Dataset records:
________________

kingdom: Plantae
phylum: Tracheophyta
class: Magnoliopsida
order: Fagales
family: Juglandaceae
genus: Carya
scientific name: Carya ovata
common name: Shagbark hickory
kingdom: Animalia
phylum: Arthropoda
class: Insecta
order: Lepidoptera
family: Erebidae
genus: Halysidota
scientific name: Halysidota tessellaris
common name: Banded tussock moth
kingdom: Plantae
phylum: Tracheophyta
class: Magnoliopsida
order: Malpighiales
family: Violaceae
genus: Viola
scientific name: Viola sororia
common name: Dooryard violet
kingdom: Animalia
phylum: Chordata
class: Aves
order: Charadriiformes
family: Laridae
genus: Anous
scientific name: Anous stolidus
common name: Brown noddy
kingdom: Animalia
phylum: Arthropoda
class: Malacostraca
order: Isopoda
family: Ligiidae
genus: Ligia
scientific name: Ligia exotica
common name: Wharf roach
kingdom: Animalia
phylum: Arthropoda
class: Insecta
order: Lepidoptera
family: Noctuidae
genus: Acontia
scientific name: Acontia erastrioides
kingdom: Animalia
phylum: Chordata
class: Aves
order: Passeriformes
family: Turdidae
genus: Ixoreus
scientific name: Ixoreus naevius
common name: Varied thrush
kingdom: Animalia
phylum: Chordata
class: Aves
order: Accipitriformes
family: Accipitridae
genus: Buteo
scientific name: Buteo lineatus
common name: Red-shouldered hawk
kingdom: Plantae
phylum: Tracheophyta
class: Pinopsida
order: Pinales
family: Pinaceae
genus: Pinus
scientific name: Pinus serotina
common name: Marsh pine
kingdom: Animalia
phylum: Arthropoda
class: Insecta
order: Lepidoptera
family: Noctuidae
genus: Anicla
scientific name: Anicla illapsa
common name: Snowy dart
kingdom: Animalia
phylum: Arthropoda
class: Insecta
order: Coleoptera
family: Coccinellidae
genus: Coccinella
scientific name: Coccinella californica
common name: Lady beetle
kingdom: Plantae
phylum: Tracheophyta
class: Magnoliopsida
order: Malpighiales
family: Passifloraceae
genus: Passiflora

________________

== What you should do ==
Copy the listing above word for word, keeping every line in its original order.

== Exercise output ==
kingdom: Plantae
phylum: Tracheophyta
class: Magnoliopsida
order: Fagales
family: Juglandaceae
genus: Carya
scientific name: Carya ovata
common name: Shagbark hickory
kingdom: Animalia
phylum: Arthropoda
class: Insecta
order: Lepidoptera
family: Erebidae
genus: Halysidota
scientific name: Halysidota tessellaris
common name: Banded tussock moth
kingdom: Plantae
phylum: Tracheophyta
class: Magnoliopsida
order: Malpighiales
family: Violaceae
genus: Viola
scientific name: Viola sororia
common name: Dooryard violet
kingdom: Animalia
phylum: Chordata
class: Aves
order: Charadriiformes
family: Laridae
genus: Anous
scientific name: Anous stolidus
common name: Brown noddy
kingdom: Animalia
phylum: Arthropoda
class: Malacostraca
order: Isopoda
family: Ligiidae
genus: Ligia
scientific name: Ligia exotica
common name: Wharf roach
kingdom: Animalia
phylum: Arthropoda
class: Insecta
order: Lepidoptera
family: Noctuidae
genus: Acontia
scientific name: Acontia erastrioides
kingdom: Animalia
phylum: Chordata
class: Aves
order: Passeriformes
family: Turdidae
genus: Ixoreus
scientific name: Ixoreus naevius
common name: Varied thrush
kingdom: Animalia
phylum: Chordata
class: Aves
order: Accipitriformes
family: Accipitridae
genus: Buteo
scientific name: Buteo lineatus
common name: Red-shouldered hawk
kingdom: Plantae
phylum: Tracheophyta
class: Pinopsida
order: Pinales
family: Pinaceae
genus: Pinus
scientific name: Pinus serotina
common name: Marsh pine
kingdom: Animalia
phylum: Arthropoda
class: Insecta
order: Lepidoptera
family: Noctuidae
genus: Anicla
scientific name: Anicla illapsa
common name: Snowy dart
kingdom: Animalia
phylum: Arthropoda
class: Insecta
order: Coleoptera
family: Coccinellidae
genus: Coccinella
scientific name: Coccinella californica
common name: Lady beetle
kingdom: Plantae
phylum: Tracheophyta
class: Magnoliopsida
order: Malpighiales
family: Passifloraceae
genus: Passiflora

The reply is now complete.